The beach’s scent of salt and vegetative decay impregnated the traffic’s gas fumes. My baby died last August. I probed my pockets. Sunlight and blood on a sky blue bathing suit. Baby’s blood. Some things no one should ever see. I tugged at the door handles. Car accident. The keys dangled from the ignition. I wasn’t there. Another man was driving a stunted Honda, a man who hadn’t read “Dover Beach” to my almost-wife until she cried, back when she was skinny, and hungry for living. My erased little girl. The blood had aged into black by the time I got to her empty suit.
Glass exploded. My fist had flown. I heard the stripper shriek. I didn’t know how she’d gotten there. Sweat down my back, inside my jeans, stole all my focus. The crackling sound and the tinkling kisses of safety glass on my skin got me hard. I limped around my perfect red Mustang. I growled with each shot I took. Sweaty arousal, when it helped no one; love, too late to matter: that was me all over. Only one more window broke. My bleeding fist ached. The mostly naked woman yelled for an ambulance.

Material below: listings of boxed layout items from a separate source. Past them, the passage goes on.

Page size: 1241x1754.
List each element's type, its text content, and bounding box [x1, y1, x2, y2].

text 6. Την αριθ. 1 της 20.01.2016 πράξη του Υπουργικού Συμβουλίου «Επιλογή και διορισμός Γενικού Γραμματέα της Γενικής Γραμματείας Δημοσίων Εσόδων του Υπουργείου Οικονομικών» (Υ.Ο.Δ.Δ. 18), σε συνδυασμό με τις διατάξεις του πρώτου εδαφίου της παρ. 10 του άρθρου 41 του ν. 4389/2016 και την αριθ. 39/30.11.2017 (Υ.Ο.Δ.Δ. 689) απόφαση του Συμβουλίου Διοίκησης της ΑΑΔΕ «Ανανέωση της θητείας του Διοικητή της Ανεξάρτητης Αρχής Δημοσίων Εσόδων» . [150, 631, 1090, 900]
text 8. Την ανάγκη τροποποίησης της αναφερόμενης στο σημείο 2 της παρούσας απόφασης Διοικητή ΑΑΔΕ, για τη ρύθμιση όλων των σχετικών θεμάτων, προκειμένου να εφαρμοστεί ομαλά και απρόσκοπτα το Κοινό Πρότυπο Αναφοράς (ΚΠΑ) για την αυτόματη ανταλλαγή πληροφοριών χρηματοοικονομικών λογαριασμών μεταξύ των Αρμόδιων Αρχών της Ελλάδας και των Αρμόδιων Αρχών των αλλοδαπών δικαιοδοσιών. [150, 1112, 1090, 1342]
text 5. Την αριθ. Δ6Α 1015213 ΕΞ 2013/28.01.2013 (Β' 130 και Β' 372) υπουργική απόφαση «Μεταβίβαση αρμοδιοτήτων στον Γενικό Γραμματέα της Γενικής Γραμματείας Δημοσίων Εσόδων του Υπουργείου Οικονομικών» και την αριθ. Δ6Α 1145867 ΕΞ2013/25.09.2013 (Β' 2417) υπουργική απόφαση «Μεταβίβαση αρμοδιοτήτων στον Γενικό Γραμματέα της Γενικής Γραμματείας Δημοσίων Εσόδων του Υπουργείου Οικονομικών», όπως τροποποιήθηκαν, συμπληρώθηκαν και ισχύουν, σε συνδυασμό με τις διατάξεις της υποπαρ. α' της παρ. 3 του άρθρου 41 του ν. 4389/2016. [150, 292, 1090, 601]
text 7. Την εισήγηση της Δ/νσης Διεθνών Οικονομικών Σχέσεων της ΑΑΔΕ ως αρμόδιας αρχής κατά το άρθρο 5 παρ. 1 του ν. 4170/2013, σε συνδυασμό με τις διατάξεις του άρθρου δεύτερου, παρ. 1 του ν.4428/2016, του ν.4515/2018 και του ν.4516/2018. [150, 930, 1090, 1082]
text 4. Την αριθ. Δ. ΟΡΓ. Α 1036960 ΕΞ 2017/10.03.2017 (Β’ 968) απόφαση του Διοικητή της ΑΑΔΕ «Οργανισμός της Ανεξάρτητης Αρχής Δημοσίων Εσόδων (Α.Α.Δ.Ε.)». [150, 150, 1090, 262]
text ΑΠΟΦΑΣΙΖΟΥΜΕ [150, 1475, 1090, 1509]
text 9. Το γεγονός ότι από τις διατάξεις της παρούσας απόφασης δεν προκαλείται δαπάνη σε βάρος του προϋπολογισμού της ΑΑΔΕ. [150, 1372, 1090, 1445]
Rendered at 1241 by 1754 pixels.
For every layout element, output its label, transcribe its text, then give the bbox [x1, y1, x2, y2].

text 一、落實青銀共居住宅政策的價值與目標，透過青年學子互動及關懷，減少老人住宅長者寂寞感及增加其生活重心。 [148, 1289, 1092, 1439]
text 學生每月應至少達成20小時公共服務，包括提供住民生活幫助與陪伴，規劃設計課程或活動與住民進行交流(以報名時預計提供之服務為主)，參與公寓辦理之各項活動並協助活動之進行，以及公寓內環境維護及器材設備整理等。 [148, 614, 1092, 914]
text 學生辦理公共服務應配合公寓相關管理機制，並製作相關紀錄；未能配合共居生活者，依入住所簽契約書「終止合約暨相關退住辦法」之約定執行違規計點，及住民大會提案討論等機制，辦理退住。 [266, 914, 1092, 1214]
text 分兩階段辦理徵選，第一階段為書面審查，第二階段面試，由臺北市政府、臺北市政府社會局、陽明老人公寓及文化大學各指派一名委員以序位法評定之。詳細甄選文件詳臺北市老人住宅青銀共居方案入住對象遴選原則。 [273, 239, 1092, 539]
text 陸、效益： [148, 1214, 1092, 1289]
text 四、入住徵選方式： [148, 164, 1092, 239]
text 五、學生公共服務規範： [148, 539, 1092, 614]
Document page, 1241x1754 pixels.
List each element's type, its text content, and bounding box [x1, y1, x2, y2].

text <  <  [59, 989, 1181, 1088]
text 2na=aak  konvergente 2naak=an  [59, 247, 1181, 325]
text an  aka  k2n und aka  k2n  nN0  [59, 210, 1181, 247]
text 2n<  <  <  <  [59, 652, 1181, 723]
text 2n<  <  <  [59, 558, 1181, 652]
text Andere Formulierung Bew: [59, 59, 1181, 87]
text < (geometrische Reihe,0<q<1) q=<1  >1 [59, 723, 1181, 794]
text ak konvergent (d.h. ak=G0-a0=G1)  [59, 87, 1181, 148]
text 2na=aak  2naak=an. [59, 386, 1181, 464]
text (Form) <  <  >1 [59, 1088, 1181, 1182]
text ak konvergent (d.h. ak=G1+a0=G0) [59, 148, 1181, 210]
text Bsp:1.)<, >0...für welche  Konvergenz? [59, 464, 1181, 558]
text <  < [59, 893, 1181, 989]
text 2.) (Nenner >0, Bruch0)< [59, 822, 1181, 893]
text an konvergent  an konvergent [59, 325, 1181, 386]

I felt, if not bonded to her, at least sympathetic, and composed, in my head, a worthy line.
Yeah, hon, out here it’s hard to be on time.
Blake ruined the scene. Coming around the front of the car, ready to attack the windshield as I delivered my words, I tripped over him. He was thrashing on the hardtop like a shitting fish out of water. The shrunken, hyperactive manager was zigzagging around the entrance, calling 911. The dancer squatted, tottering on her hellish heels, to hold Blake’s head. Car horns honked, and boys hooted, as if she were a miracle. Maybe, sometimes, even inside, if the music didn’t stop, adoration could make her forget about the money and feel like a miracle. Blake became still. I reached into the backseat, pushed grammar books, syllabi, and puzzle pieces of glass off the folded pink blanket with the Frozen sisters on it, and held the offering out in my palms. She wore it like a scarf. I looked again, in quiet moonlight, for the color of her dry eyes. Root beer would have been my guess.
“I can’t watch that movie anymore,” she whispered, but pronounced her words with such shocking articulation that I couldn’t decide which need, to disappear or to be understood, was primary in her.
“Why are you here?” I asked.
“Do you know what chakras are? I wanted to heal people. We all come from . . . . Nursing. Mothering. But everyone stays so far away. And they’re mean. You were so mean.”
“No, it’s just seizures,” I said. “Stress. He’s always been sick, and I made him come. He doesn’t like to break his routine much.”
“You come all the time. I said you were mean.”
“Yes, I do. But I wasn’t the one who said it. I like heavy women. I like dancers. He’s like a child, or used to be . . .”
She wasn’t listening. She had started massaging Blake’s temples, as if she could feel more trouble coming, or as if she loved him as a fellow creature. Blake and his big income and societal contributions and his perfect family and his condition and his stupid, rude outburst: why not pick him over the guy who knew what real pain was, over the guy who respected what people had to do to survive, and experienced life, instead of insulating himself from it? And Blake’s cell phone started ringing from his pocket. He was always in demand. The girl was zoned out, trying to imagine, maybe, that she was floating around in another dimension. I was the only one stuck in reality, deciding whether to answer the call and tell his wife what was up, and fighting off the ocean stench, and remembering dropping gritty shells into a pink plastic pail, and bleeding, and hating them for getting to be as lost again as we all were earlier, inside, for a little while.